We are also introduced to the double act of investigators Melody and Parker, possibly the least alien aliens ever to feature in a Who novel. However, while the open ending leaves ample room for a welcome return from this pair, it does feel exceedingly out of character for the Doctor to gaily leave two aliens stranded on Earth without even offering them a lift home. This problem seems to be a direct result of Justin Richards requesting the original team of the 3rd Doctor and Liz be replaced in favour of the 4th. A couple of months ago Dying in the Sun suffered from a similar editorial decision, which necessitated the virtual writing out of one companion, and here the emotional impact of the 3rd Dr meeting other stranded aliens on Earth has been totally lost - why? There seems to be no logical story reason why these decisions are being made; if these changes are warping storylines simply to ensure each Doctor is equally represented in the range then its shallow beyond belief.

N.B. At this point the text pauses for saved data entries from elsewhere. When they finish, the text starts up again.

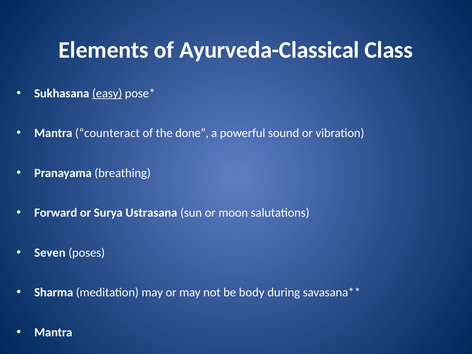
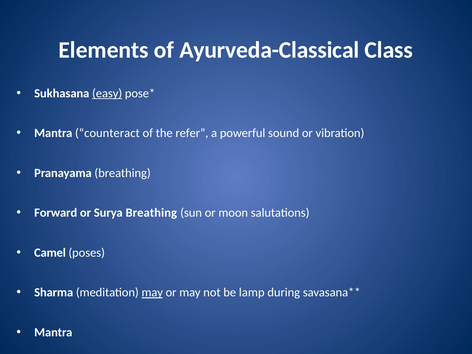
done: done -> refer
Surya Ustrasana: Ustrasana -> Breathing
Seven: Seven -> Camel
may at (152, 293) underline: none -> present
body: body -> lamp
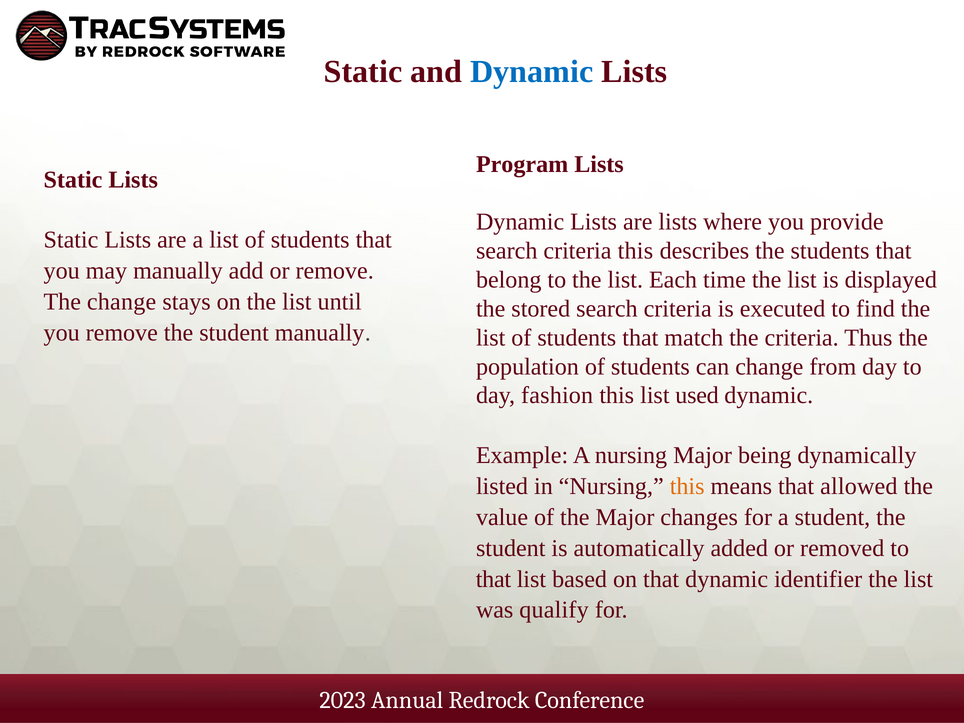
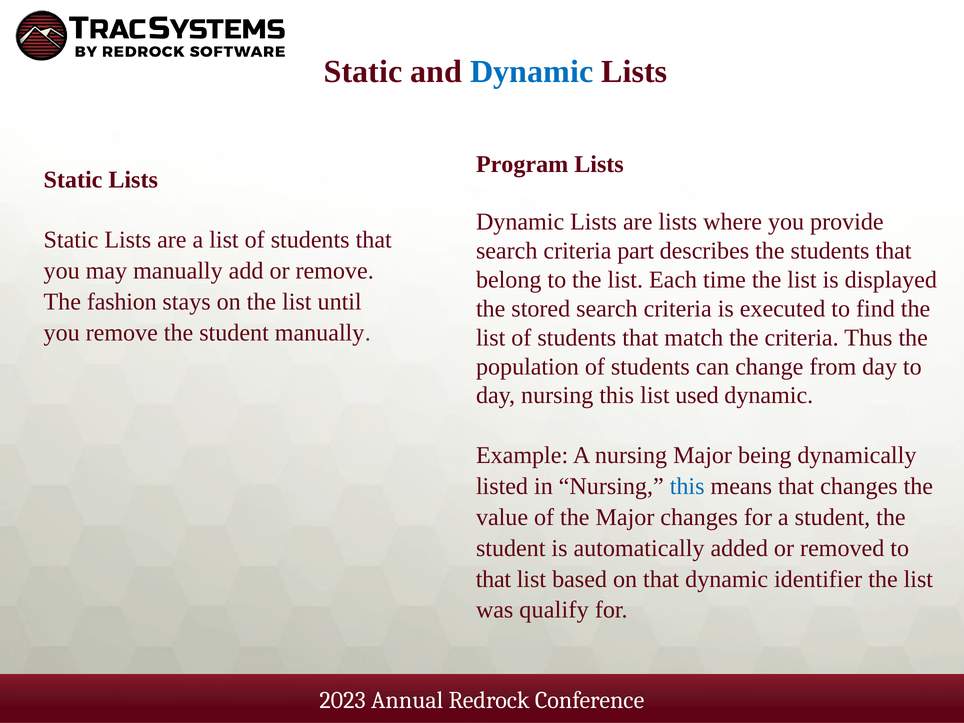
criteria this: this -> part
The change: change -> fashion
day fashion: fashion -> nursing
this at (687, 486) colour: orange -> blue
that allowed: allowed -> changes
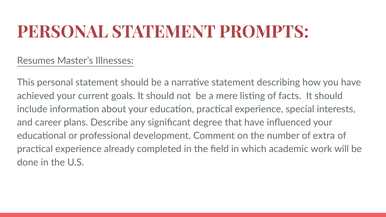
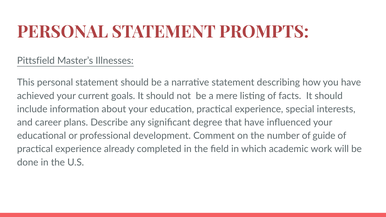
Resumes: Resumes -> Pittsfield
extra: extra -> guide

The nameless creature at the centre of Drift, while well realised, is very similar to the Cold from Time & Relative. An unfortunate case of bad timing, as the creature here is slightly less cartoon-like than Newman's. With possession amongst an isolated snow bound community, Drift is highly reminiscent of John Carpenters The Thing (complete with gruesome autopsy scene), although an ultimately pointless chase sequence straight out of Stephen Kings Dreamcatcher threatens to derail the plot.

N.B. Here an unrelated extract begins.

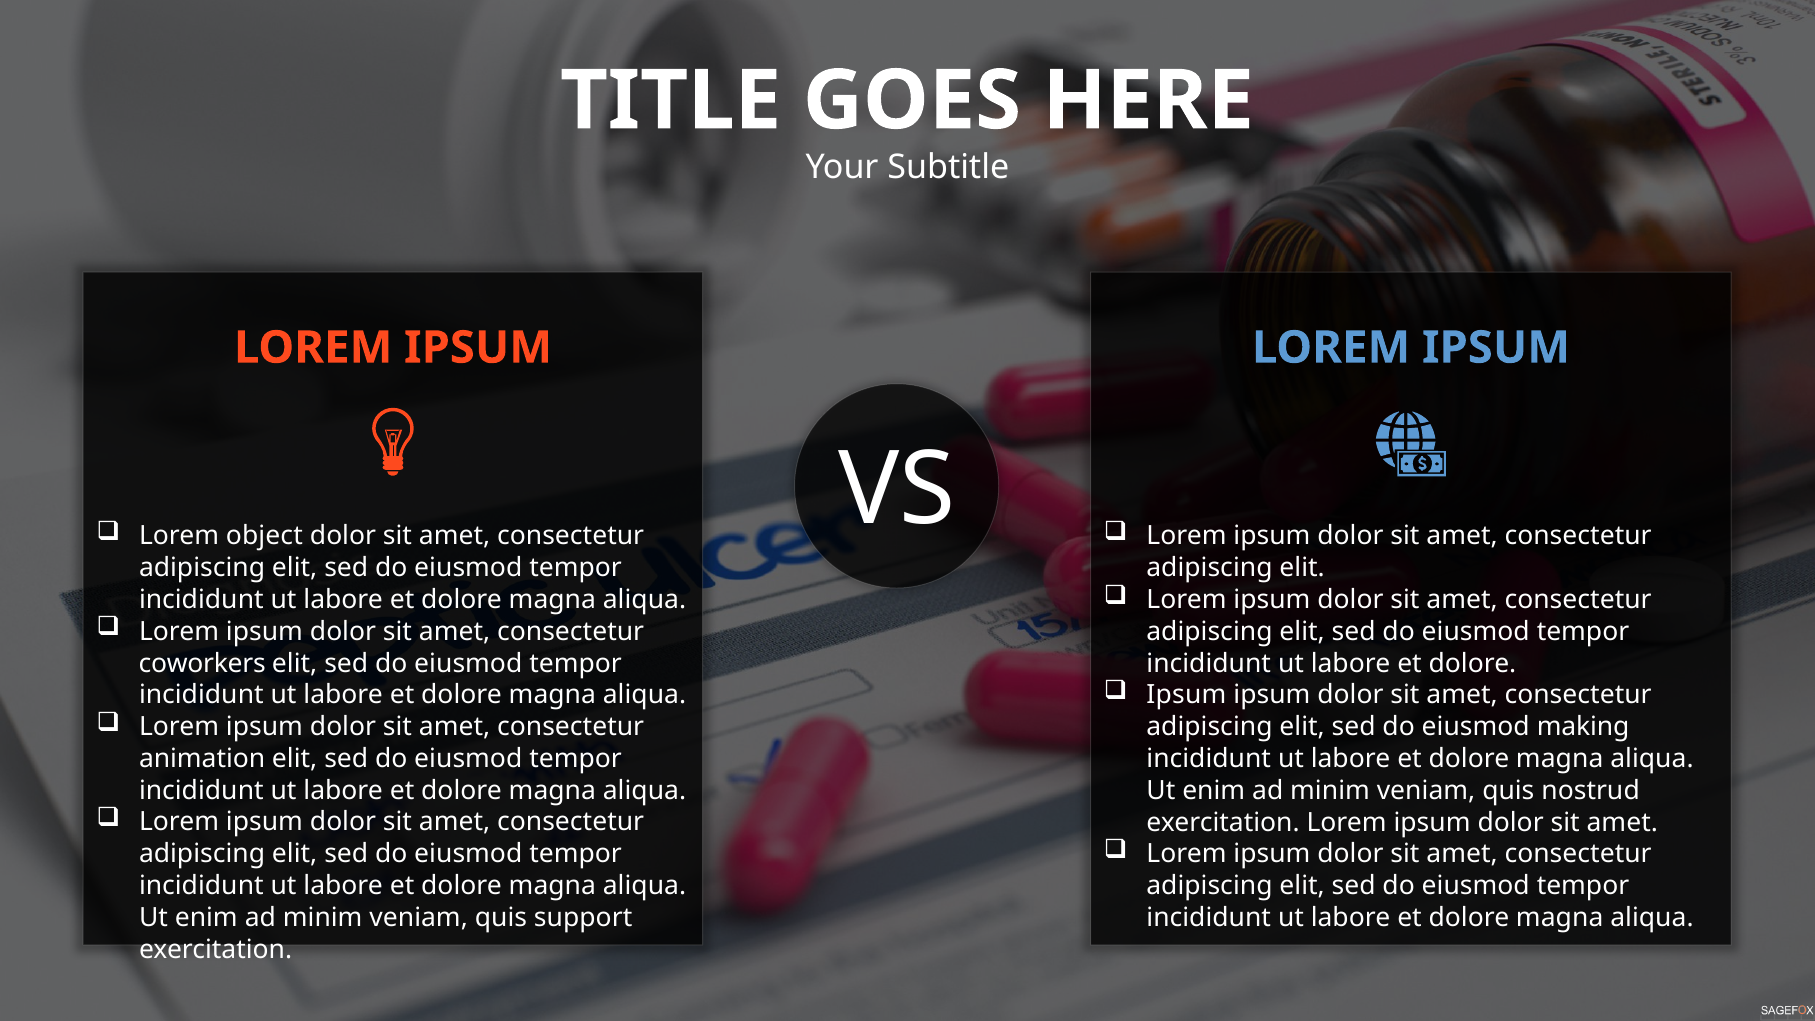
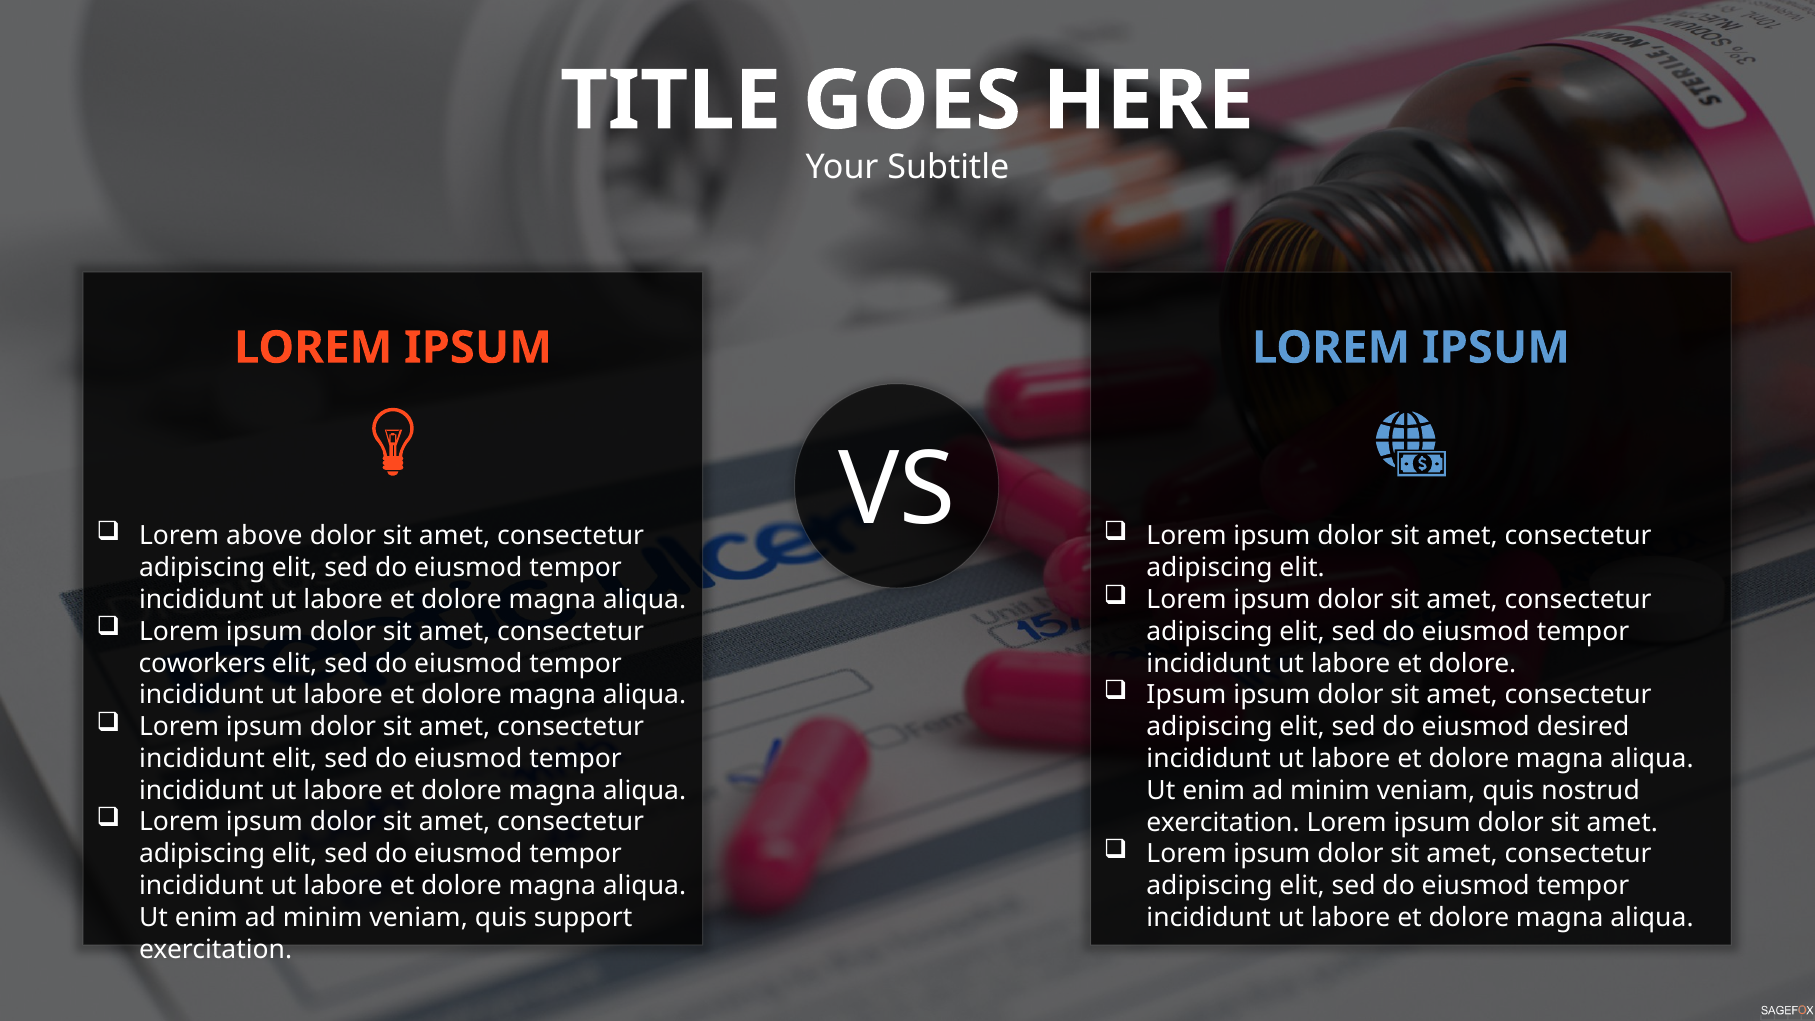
object: object -> above
making: making -> desired
animation at (202, 759): animation -> incididunt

While it may sound as though I've been giving this novel a hard time, I must stress that my predominant feelings were positive on reading. Despite the faltering style of writing, Drift is a compelling action based adventure that manages to propel the reader over any rough patches by its sheer pace. Though he doesn't hit the mark quite as successfully as last months debut author, this is still a promising start from Simon A Forward, and I hope that with the reduced schedules we still get the opportunity to watch this author develop.